"Siamo figli delle stelle": Alan Sorrenti potrebbe non avere torto
I peptidi, che formano le proteine base della vita, potrebbero essere arrivati sulla Terra da nubi molecolari e polvere stellare che viaggiano nell'Universo
Figli della notte che/ci gira intooorno: basta il titolo o la melodia appena accennata che stiamo canticchiando per farci rimanere in testa per tutta la giornata questa canzone. “Siamo figli delle stelle” non è solo un grande successo di Alan Sorrenti del 1977, è anche un indizio della possibile origine della vita sulla Terra.
Discendiamo dalle stelle
Per capire perché la vita sulla Terra è fiorita grazie alle stelle dobbiamo risalire a miliardi di anni fa, ai primissimi giorni del nostro pianeta, quando in qualche luogo sconosciuto su questo sasso vuoto e primordiale si formarono molecole organiche complesse da cui emersero le prime cellule. Ma da dove sono arrivati gli ingredienti grezzi necessari? Per esempio le proteine, le basi della chimica cellulare, che in natura oggi sono prodotte esclusivamente da cellule viventi. Come si è formata quindi la prima proteina?
La maggior parte delle teorie cerca una risposta sulla Terra, ma un recente studio pubblicato sulla rivista scientifica Nature Astronomy guarda più in alto: i peptidi, le subunità che formano le proteine, possono nascere spontaneamente sulla polvere cosmica solida e congelata che va alla deriva nell’Universo. Questi peptidi potrebbero in teoria aver fatto l’autostop su comete e meteoriti fino a raggiungere una Terra che allora era giovane e vuota, per diventare alcuni dei materiali di partenza per formare la vita.
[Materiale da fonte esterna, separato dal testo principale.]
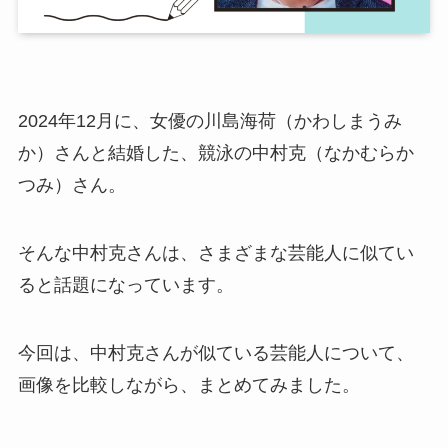
2024年12月に、女優の川島海荷（かわしまうみ
か）さんと結婚した、競泳の中村克（なかむらか
つみ）さん。
そんな中村克さんは、さまざまな芸能人に似てい
ると話題になっています。
今回は、中村克さんが似ている芸能人について、
画像を比較しながら、まとめてみました。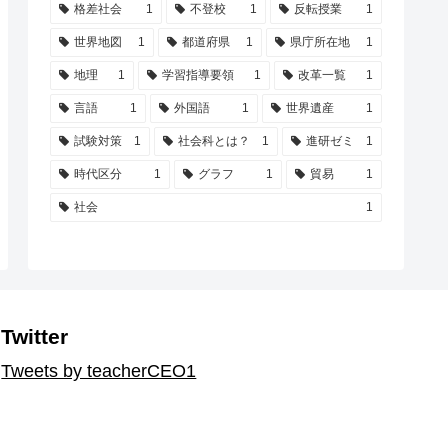
格差社会
1
不登校
1
反転授業
1
世界地図
1
都道府県
1
県庁所在地
1
地理
1
学習指導要領
1
改革一覧
1
言語
1
外国語
1
世界遺産
1
試験対策
1
社会科とは？
1
進研ゼミ
1
時代区分
1
グラフ
1
貿易
1
社会
1
Twitter
Tweets by teacherCEO1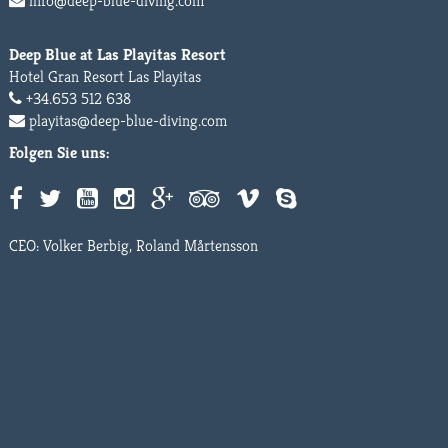
info@deep-blue-diving.com
Deep Blue at Las Playitas Resort
Hotel Gran Resort Las Playitas
+34.653 512 638
playitas@deep-blue-diving.com
Folgen Sie uns:
CEO: Volker Berbig, Roland Mårtensson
La domanda ora è se questi peptidi potrebbero essere sopravvissuti a questo difficile viaggio. Secondo Paul Falkowski, professore alla Scuola di Scienze Ambientali e Biologiche della Rutgers University, questa nuova teoria non risponde a tutte le domande. Ma rimane comunque molto valida, e porta soluzioni molto più semplici rispetto al complesso processo chimico che oggi spiega la nascita della vita sulla Terra.
La teoria degli scienziati
Secondo Serge Krasnokutski, ricercatore del Max Planck Institute for Astronomy e dell’Università Friedrich Schiller in Germania e autore dello studio, i peptidi potrebbe esistere nello spazio, all’interno delle nuvole estremamente dense e fredde di polvere e gas che vagano tra le stelle. Queste nubi molecolari, culle di nuove stelle e pianeti, sono piene di polvere cosmica e prodotti chimici, tra cui monossido di carbonio, carbonio atomico e ammoniaca – particelle che sono state individuate anche dal radiotelescopio Alma.
Le reazioni nelle nubi di gas porterebbero probabilmente alla formazione di piccole molecole chiamate aminocheni, che a loro volta, collegandosi tra di loro in modo spontaneo, formerebbero un peptide molto semplice denominato poliglicina.
Per testare la loro teoria, Krasnokutski e il suo team hanno simulato le condizioni delle nubi molecolari. Hanno ricreato la superficie ghiacciata delle particelle di polvere cosmica che viaggia nel vuoto dell’universo, depositando monossido di carbonio e ammoniaca su piastre raffreddate a -263°. Hanno poi messo atomi di carbonio su questo strato di ghiaccio per simulare la loro trasformazione in nuvole molecolari. Le analisi chimiche hanno confermato che erano state effettivamente prodotte varie forme di poliglicine, in catene lunghe 10 o 11 subunità.
I ricercatori hanno quindi ipotizzato che miliardi di anni fa, quando la polvere cosmica si è unita e ha formato asteroidi e comete, i peptidi semplici sulla polvere potrebbero aver sfruttato meteoriti e asteroidi per viaggiare verso la Terra – come potrebbe aver fatto anche l’acqua, tra l’altro.
E potrebbero aver seguito lo stesso percorso su innumerevoli altri mondi.